Global Registry of Fossil Fuels

Emissions and fossil fuel reserves

Current Reserves Already Exceed Any 1.5 Degree Carbon Budget

This application matches proven reserves in producing countries to potential future production scenarios. It is designed to examine the “reserves” overhang – the mismatch between carbon budgets and production plans – at country level.
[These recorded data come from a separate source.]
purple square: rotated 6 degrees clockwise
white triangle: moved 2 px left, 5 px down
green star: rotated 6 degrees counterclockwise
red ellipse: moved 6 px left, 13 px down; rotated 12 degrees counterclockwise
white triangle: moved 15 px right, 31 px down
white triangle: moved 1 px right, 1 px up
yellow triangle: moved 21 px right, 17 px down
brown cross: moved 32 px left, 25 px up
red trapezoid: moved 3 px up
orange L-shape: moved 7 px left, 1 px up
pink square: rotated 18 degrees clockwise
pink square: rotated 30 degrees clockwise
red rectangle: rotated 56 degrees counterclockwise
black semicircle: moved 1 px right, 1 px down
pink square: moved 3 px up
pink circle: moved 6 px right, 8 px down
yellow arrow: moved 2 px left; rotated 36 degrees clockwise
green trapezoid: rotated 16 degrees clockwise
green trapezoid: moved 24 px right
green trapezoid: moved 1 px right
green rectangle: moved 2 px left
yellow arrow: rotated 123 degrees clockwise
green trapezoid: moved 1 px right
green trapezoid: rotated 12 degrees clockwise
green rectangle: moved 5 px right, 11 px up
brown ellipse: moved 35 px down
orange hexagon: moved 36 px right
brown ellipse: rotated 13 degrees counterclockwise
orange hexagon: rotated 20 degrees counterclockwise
Click on any country to see the total emissions embedded in its reserves against two future production scenarios. One is Business as Usual – what will happen if there are no further moves towards an energy transition. The other is Net Zero, country totals loosely modeled on the IEA’s global Net Zero pathway published in 2021.

Observations

Coal Reserves are so big that reserves have been cut in the analysis to cap at 50 years production at the current rate. Of the top five coal producing countries only China has reserves at less than 50 years (37). The others stretch longer (Indonesia, 63 years) and the rest into centuries – India is at 147 years, Australia at 315 years, and the United States at over 500 years. There is a consensus among experts that these reserves would not be produced out even without an energy transition, simply because of normal technological evolution, and also that coal reserves have been compiled on a different and less commercial basis than those of oil and gas.

Reserves Classification Systems The source for reserves data here are the Energy Information Administration (EIA) and BP’s Annual Statistical Bulletin, which both compile best efforts of reserves as reported by national regulators and other authoritative parties. The numbers here represent the highest category of reserves, what are termed “proven reserves” (known as “1P”) under the most widely used reserves classification system, the Petroleum Resources Management System, maintained by the Society of Petroleum Engineers.
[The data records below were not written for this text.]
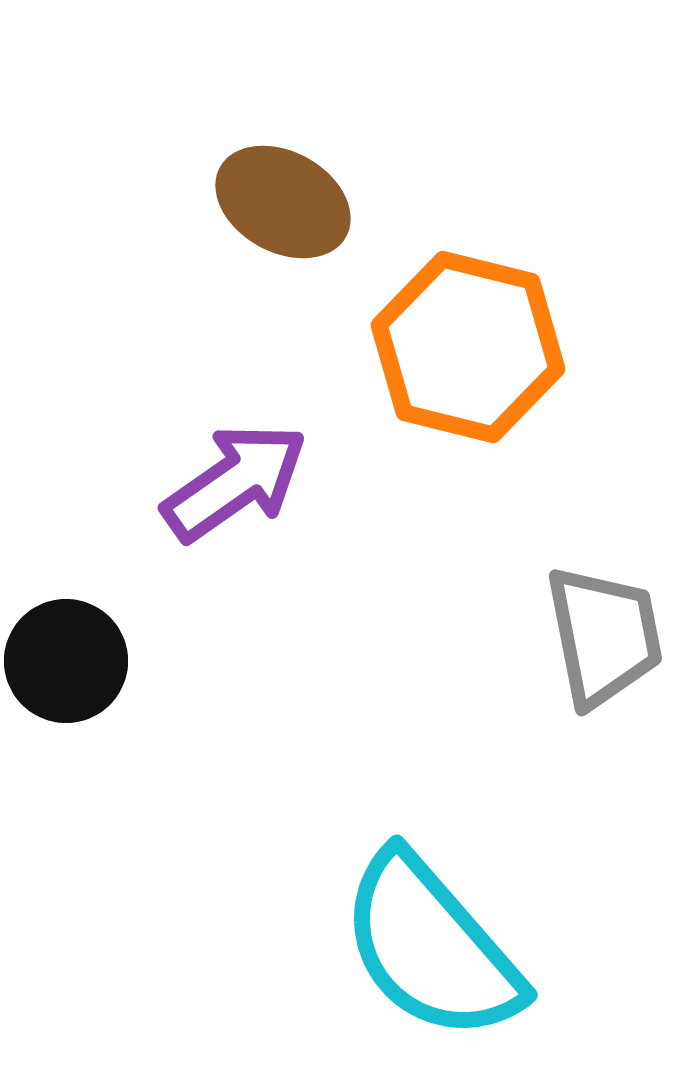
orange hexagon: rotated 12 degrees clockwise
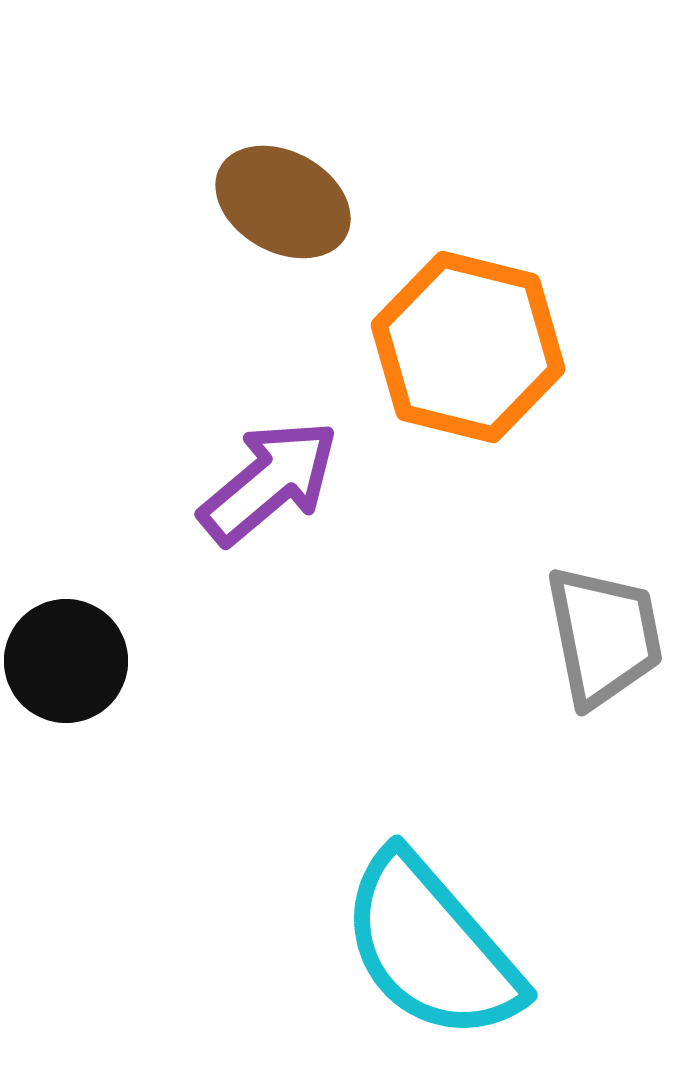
purple arrow: moved 34 px right; rotated 5 degrees counterclockwise
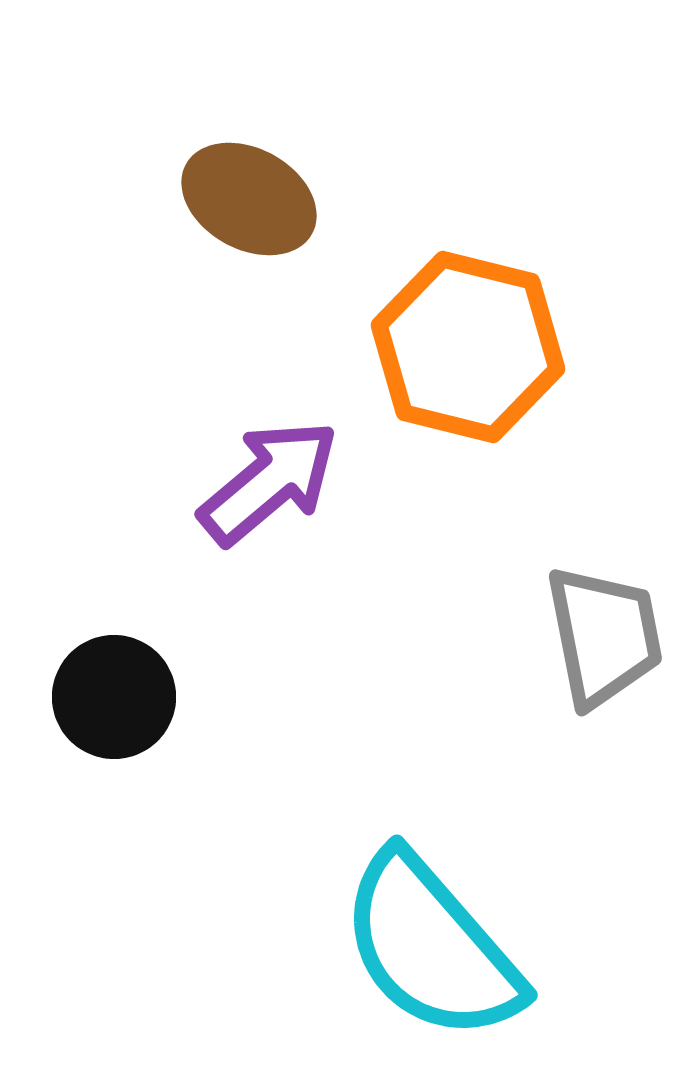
brown ellipse: moved 34 px left, 3 px up
black circle: moved 48 px right, 36 px down
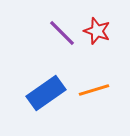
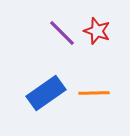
orange line: moved 3 px down; rotated 16 degrees clockwise
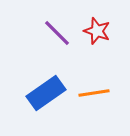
purple line: moved 5 px left
orange line: rotated 8 degrees counterclockwise
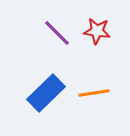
red star: rotated 12 degrees counterclockwise
blue rectangle: rotated 9 degrees counterclockwise
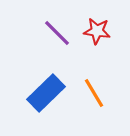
orange line: rotated 68 degrees clockwise
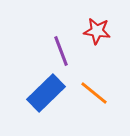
purple line: moved 4 px right, 18 px down; rotated 24 degrees clockwise
orange line: rotated 20 degrees counterclockwise
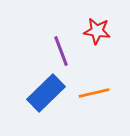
orange line: rotated 52 degrees counterclockwise
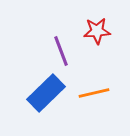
red star: rotated 12 degrees counterclockwise
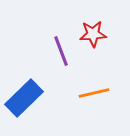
red star: moved 4 px left, 3 px down
blue rectangle: moved 22 px left, 5 px down
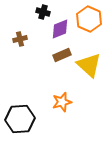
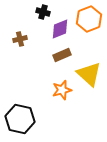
orange hexagon: rotated 15 degrees clockwise
yellow triangle: moved 9 px down
orange star: moved 12 px up
black hexagon: rotated 16 degrees clockwise
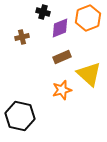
orange hexagon: moved 1 px left, 1 px up
purple diamond: moved 1 px up
brown cross: moved 2 px right, 2 px up
brown rectangle: moved 2 px down
black hexagon: moved 3 px up
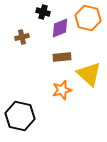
orange hexagon: rotated 25 degrees counterclockwise
brown rectangle: rotated 18 degrees clockwise
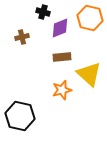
orange hexagon: moved 2 px right
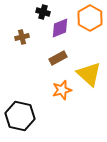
orange hexagon: rotated 15 degrees clockwise
brown rectangle: moved 4 px left, 1 px down; rotated 24 degrees counterclockwise
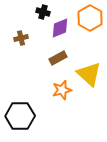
brown cross: moved 1 px left, 1 px down
black hexagon: rotated 12 degrees counterclockwise
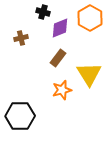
brown rectangle: rotated 24 degrees counterclockwise
yellow triangle: rotated 16 degrees clockwise
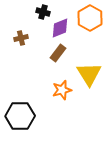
brown rectangle: moved 5 px up
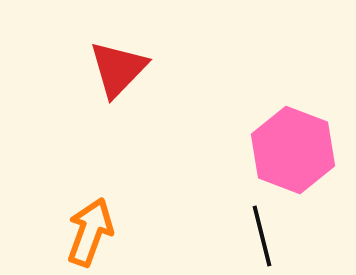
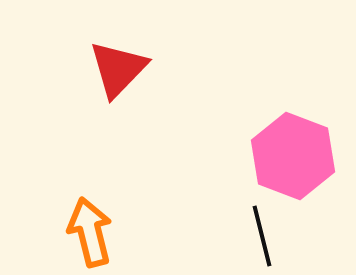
pink hexagon: moved 6 px down
orange arrow: rotated 34 degrees counterclockwise
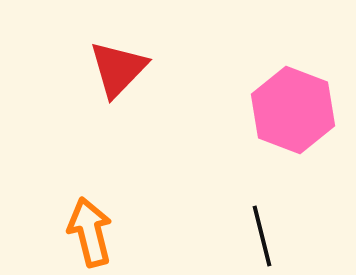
pink hexagon: moved 46 px up
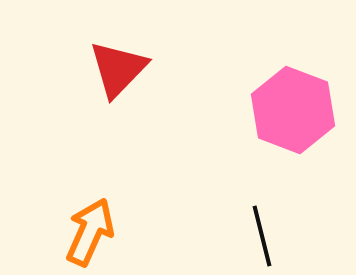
orange arrow: rotated 38 degrees clockwise
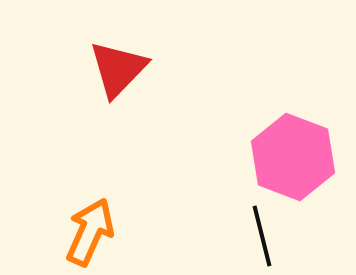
pink hexagon: moved 47 px down
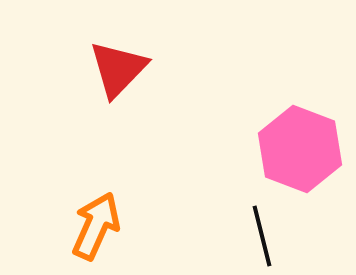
pink hexagon: moved 7 px right, 8 px up
orange arrow: moved 6 px right, 6 px up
It is important to understand that considerably greater volumes of oil and gas are estimated to be accessible, beyond the proven reserves category. Figures for lower categories of reserves are harder to obtain in public domain. Nevertheless a survey of such data that do exist, across 2,900 fields, showed that probable reserves (“2P”) averaged totals 40% higher than proven, and possible reserves (“3P”) 70% higher. Beyond that there are contingent resources, which have already been confirmed by drilling, which have larger volumes still.

Thus the analysis is a conservative view of the overhang between reserves and future production paths required by carbon budgets.